In May 2019, Michael Kovrig, a former diplomat who was detained while visiting Beijing, was charged with “gathering state secrets and intelligence for abroad,” while Michael Spavor, a business consultant who was detained in northeast China, was accused of “stealing and providing state secrets for abroad,”. The timing of their charges uncannily coincided with the US ban on Huawei. On June 19, 2020, the Chinese Public Prosecutor said that a public prosecution for gathering state secrets and intelligence had been initiated against Kovrig in the Second Branch Court of the People’s Procuratorate of Beijing while Spavor was being prosecuted by the Dandong Procuratorate in Liaoning province for stealing and providing state secrets to foreign countries. This announcement by China came three weeks after Meng lost her legal bid to prevent being extradited to the US. On the day, the Canadian Court at Vancouver started its final courtroom process of ‘committal hearings’, a Chinese court announced that it had convicted Canadian Michael Spavor of espionage and sentenced him to 11 years jail.

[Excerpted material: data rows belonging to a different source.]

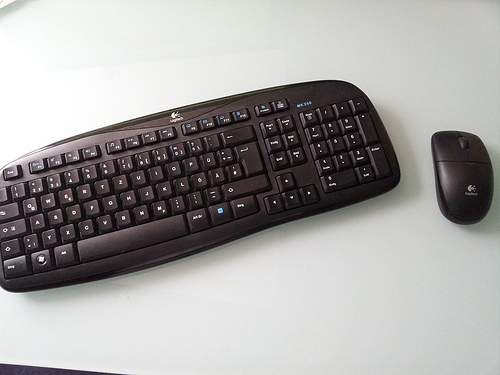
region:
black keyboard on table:
[21, 77, 382, 335]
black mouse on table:
[390, 97, 483, 260]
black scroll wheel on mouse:
[460, 130, 466, 150]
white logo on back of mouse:
[455, 173, 475, 220]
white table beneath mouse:
[133, 210, 423, 355]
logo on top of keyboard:
[153, 96, 198, 126]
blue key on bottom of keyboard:
[191, 197, 232, 230]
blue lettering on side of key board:
[280, 96, 317, 122]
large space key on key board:
[15, 205, 186, 302]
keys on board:
[25, 98, 349, 240]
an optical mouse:
[386, 121, 462, 197]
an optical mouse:
[373, 97, 498, 195]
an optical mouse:
[338, 51, 494, 189]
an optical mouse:
[384, 93, 494, 279]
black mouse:
[411, 118, 476, 218]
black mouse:
[401, 80, 488, 250]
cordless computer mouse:
[428, 131, 492, 226]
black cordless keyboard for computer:
[1, 75, 399, 293]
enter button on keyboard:
[232, 140, 269, 176]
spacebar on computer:
[72, 215, 190, 261]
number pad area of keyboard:
[296, 97, 393, 193]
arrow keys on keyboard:
[261, 173, 325, 213]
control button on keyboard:
[0, 252, 32, 279]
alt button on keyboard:
[50, 240, 77, 270]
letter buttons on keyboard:
[22, 152, 243, 257]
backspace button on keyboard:
[222, 119, 257, 146]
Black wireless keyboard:
[1, 63, 393, 303]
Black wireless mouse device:
[424, 99, 498, 236]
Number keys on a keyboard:
[298, 97, 368, 184]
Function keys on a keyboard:
[25, 97, 253, 176]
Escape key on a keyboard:
[0, 160, 23, 185]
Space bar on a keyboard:
[72, 212, 200, 269]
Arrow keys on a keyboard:
[265, 160, 316, 221]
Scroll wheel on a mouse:
[454, 128, 473, 158]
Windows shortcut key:
[29, 247, 57, 274]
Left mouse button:
[429, 125, 462, 165]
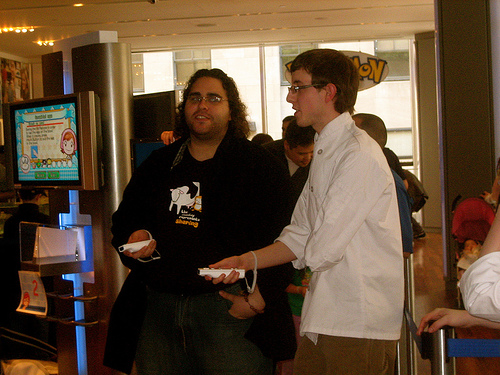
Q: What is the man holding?
A: Wii remote.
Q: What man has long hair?
A: Left man.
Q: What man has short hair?
A: Right man.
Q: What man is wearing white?
A: Right man.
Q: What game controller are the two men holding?
A: Wii motes.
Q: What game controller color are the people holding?
A: White.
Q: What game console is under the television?
A: Wii.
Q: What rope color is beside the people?
A: Blue.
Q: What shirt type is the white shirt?
A: Button up.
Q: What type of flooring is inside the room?
A: Hardwood.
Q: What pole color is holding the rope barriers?
A: Silver.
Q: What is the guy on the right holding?
A: A Wii remote.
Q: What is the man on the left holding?
A: A Wii remote.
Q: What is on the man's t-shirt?
A: A design.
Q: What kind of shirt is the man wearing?
A: A chef shirt.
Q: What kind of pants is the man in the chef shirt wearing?
A: Khakis.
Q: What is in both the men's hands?
A: Wii remotes.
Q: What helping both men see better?
A: Glasses.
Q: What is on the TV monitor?
A: Video game.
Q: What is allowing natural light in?
A: The window.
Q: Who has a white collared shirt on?
A: Man on the right.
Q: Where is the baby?
A: In the stroller.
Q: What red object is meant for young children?
A: The stroller.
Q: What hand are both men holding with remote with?
A: Right hand.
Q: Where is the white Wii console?
A: Below the TV.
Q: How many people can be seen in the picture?
A: 5.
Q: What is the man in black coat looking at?
A: The camera.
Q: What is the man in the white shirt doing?
A: Playing WII.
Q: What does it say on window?
A: Pokemon.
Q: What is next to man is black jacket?
A: A monitor.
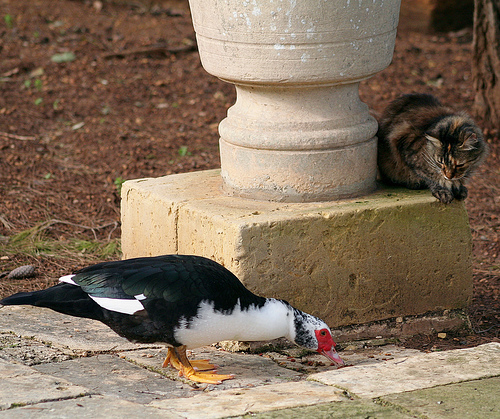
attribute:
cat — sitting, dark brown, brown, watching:
[378, 93, 484, 208]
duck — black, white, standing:
[0, 255, 344, 388]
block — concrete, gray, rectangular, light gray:
[119, 169, 473, 353]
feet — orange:
[161, 343, 233, 387]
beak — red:
[325, 347, 342, 367]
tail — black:
[2, 285, 75, 314]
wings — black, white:
[65, 264, 177, 299]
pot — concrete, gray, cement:
[186, 1, 403, 201]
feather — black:
[164, 281, 192, 302]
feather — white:
[238, 315, 262, 328]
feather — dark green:
[83, 285, 123, 298]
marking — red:
[317, 327, 334, 350]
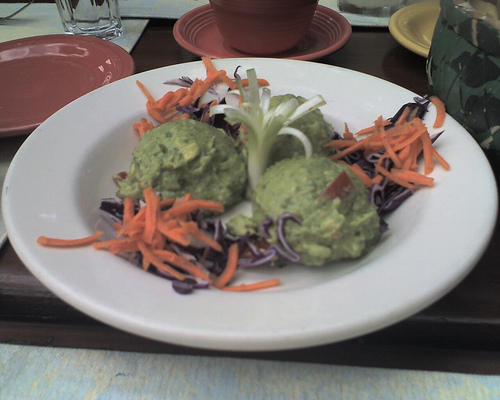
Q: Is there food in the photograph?
A: Yes, there is food.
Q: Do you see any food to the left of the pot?
A: Yes, there is food to the left of the pot.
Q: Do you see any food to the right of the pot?
A: No, the food is to the left of the pot.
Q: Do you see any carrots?
A: Yes, there are carrots.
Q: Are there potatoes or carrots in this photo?
A: Yes, there are carrots.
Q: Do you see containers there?
A: No, there are no containers.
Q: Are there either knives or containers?
A: No, there are no containers or knives.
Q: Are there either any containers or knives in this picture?
A: No, there are no containers or knives.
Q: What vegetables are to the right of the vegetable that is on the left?
A: The vegetables are carrots.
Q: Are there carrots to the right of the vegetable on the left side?
A: Yes, there are carrots to the right of the vegetable.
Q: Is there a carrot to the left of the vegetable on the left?
A: No, the carrots are to the right of the vegetable.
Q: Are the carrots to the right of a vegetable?
A: Yes, the carrots are to the right of a vegetable.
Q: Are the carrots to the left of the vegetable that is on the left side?
A: No, the carrots are to the right of the vegetable.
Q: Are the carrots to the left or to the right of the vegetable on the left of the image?
A: The carrots are to the right of the vegetable.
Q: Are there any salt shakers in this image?
A: No, there are no salt shakers.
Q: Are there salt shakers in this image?
A: No, there are no salt shakers.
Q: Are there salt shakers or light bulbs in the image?
A: No, there are no salt shakers or light bulbs.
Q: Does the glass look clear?
A: Yes, the glass is clear.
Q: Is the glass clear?
A: Yes, the glass is clear.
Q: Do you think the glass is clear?
A: Yes, the glass is clear.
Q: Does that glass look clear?
A: Yes, the glass is clear.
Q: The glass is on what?
A: The glass is on the table.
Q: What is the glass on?
A: The glass is on the table.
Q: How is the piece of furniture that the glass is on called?
A: The piece of furniture is a table.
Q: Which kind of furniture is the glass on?
A: The glass is on the table.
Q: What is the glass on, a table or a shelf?
A: The glass is on a table.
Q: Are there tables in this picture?
A: Yes, there is a table.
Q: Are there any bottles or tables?
A: Yes, there is a table.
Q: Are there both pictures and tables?
A: No, there is a table but no pictures.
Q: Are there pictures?
A: No, there are no pictures.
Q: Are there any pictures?
A: No, there are no pictures.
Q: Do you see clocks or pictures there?
A: No, there are no pictures or clocks.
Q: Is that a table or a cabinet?
A: That is a table.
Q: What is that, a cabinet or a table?
A: That is a table.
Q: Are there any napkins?
A: No, there are no napkins.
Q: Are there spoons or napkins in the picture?
A: No, there are no napkins or spoons.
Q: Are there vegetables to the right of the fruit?
A: Yes, there is a vegetable to the right of the fruit.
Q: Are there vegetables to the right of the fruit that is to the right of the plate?
A: Yes, there is a vegetable to the right of the fruit.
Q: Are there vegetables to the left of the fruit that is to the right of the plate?
A: No, the vegetable is to the right of the fruit.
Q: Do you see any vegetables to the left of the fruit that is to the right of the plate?
A: No, the vegetable is to the right of the fruit.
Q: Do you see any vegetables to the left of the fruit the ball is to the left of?
A: No, the vegetable is to the right of the fruit.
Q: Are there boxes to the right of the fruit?
A: No, there is a vegetable to the right of the fruit.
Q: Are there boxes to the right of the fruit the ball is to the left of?
A: No, there is a vegetable to the right of the fruit.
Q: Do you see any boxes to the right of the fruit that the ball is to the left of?
A: No, there is a vegetable to the right of the fruit.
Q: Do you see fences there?
A: No, there are no fences.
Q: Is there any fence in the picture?
A: No, there are no fences.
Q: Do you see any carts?
A: No, there are no carts.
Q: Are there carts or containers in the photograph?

The two Michaels, Kovrig and Spavor were released simultaneously by China along with Canada’s release of Meng Wanzhou. China continues to deny that the two Michaels were arrested as an act of retaliation and even more so that they were released in a quid-pro-quo. It would be interesting to know under what provisions of the Chinese law were the two Canadians released! Speaking after Ms. Meng’s release, the Chinese Foreign Ministry spokeswoman said the charges against Ms. Meng were fabricated and it was a ‘political persecution. She did not comment on what the charges against the two Michaels were!


The foregoing clearly traces the contours of Ms. Meng’s detention in Canada, the lawful proceedings therein, and the retaliatory and predatory practice of China which seem ultimately to have secured her release. A study of Chinese strategic thought processes is important to understand their behaviour. Such a Chinese strategic thought process is not based entirely on Confucius or Sun Tzu alone but also on a lot of Chinese culture as well. Of course, China employs the ideas of ‘neo realism’ which emphasizes such concepts as ‘comprehensive national power’ (CNP) etc. but they also employ ideas borrowed from their culture such as pragmatism and classical old school realism. These have been displayed in ample measures in the present case also though Global Times says that it was China’s national power that shaped this final result. The totalitarian Chinese also have more avenues to push their case, unlike democracies. Will Biden face another round of criticism now after the release of Ms. Meng, following the humiliating withdrawal from Kabul in August?

(Mr. Subramanyam Sridharan is a Computer Scientist by profession and distinguished member, C3S. His areas of interests include strategic and security studies, analysis of Indian Foreign Policy and has expertise in China, Pakistan, and Afghanistan. He has keen interests in Indian military affairs and has been a moderator for a leading web-based discussion forum. The views and opinions expressed in this article are those of the author and do not reflect the views of C3S.)